Monday, July 13, 2015

The beginning of the end of childhood

I remember when Marcel was around thirteen looking backwards, trying to nail down when childhood ended and adolescence started. A number of factors led me to believe it was around ten and a half. Of course, when Marcel was ten and a half I didn't notice the small signs, those only hit me afterwards. 

Having been through it twice before, I am more in tune this time round. Léon will be ten in two months time. Of course, he is still a little boy, but the beginning of the end is already there, if you look closely. Most clearly for me is his attitude to play parks. I remember that with Marcel too. He went almost overnight from running around like a daftie, to looking bored and restless every time we went to one on a Saturday afternoon. (With Charlotte it was more apparent with softplay - she went from climbing to asking for a coffee and sitting watching Léon!)

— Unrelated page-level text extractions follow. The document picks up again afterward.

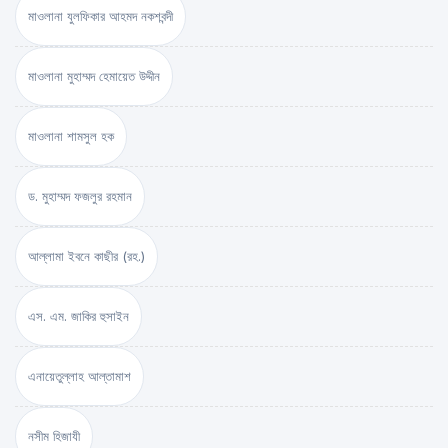
মাওলানা যুলফিকার আহমদ নকশবন্দী
মাওলানা মুহাম্মদ হেমায়েত উদ্দীন
মাওলানা শামসুল হক
ড. মুহাম্মদ ফজলুর রহমান
আল্লামা ইবনে কাছীর (রহ.)
এস. এম. জাকির হুসাইন
এনায়েতুল্লাহ আল্‌তামাশ
নসীম হিজাযী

Twice during these holidays I have taken Léon to a play park: Rouken Glen and Chatelherault country park. At the country park, he bounced off like a gazelle and climbed
 Chatelherault country parkquickly to the top of the tall climbing rope, but then as the girls moved round all the other objects in the park, he simply sat down on the bench with the adults and Charlotte and watched. He wasn't tired or sad, just a little beyond that point, as if he no longer needed to swing. He was happy to chat to us but I could see his interest in these childhood delights was waning. He was far more interested in the forest at the country park as it offered a greater challenge.

Then last week I took him to Rouken Glen. That's a park he has often visited so it holds no challenges. From the outset, he just wasn't engaged and stood chatting to the adults. Even six months ago in the same place, he'd immediately have run off and befriended the first male child he saw and climbed with him. Now he wants to 'chill'!

But there's still some time left. I could see he was much happier to be dumped on a beach the following day with the remit of exploring the rock pools.

I guess it is a wake-up call to open my eyes and witness every last minute before, he, like Marcel before him, leaves childhood behind him altogether. There's a bitter sweetness involved in it all. As I watch childhood die, this time round at least, I know that what you get at the other end of the process is a true friend who you enjoy spending time with and talking to as an equal!

Marcel last came on the family summer holiday at 15. He would love to still come on that (not that we're having one this year) but he also wants to go off alone and return to recount his exploits. That gives me five more summers to relish.

How fast childhood passes when you're the parent.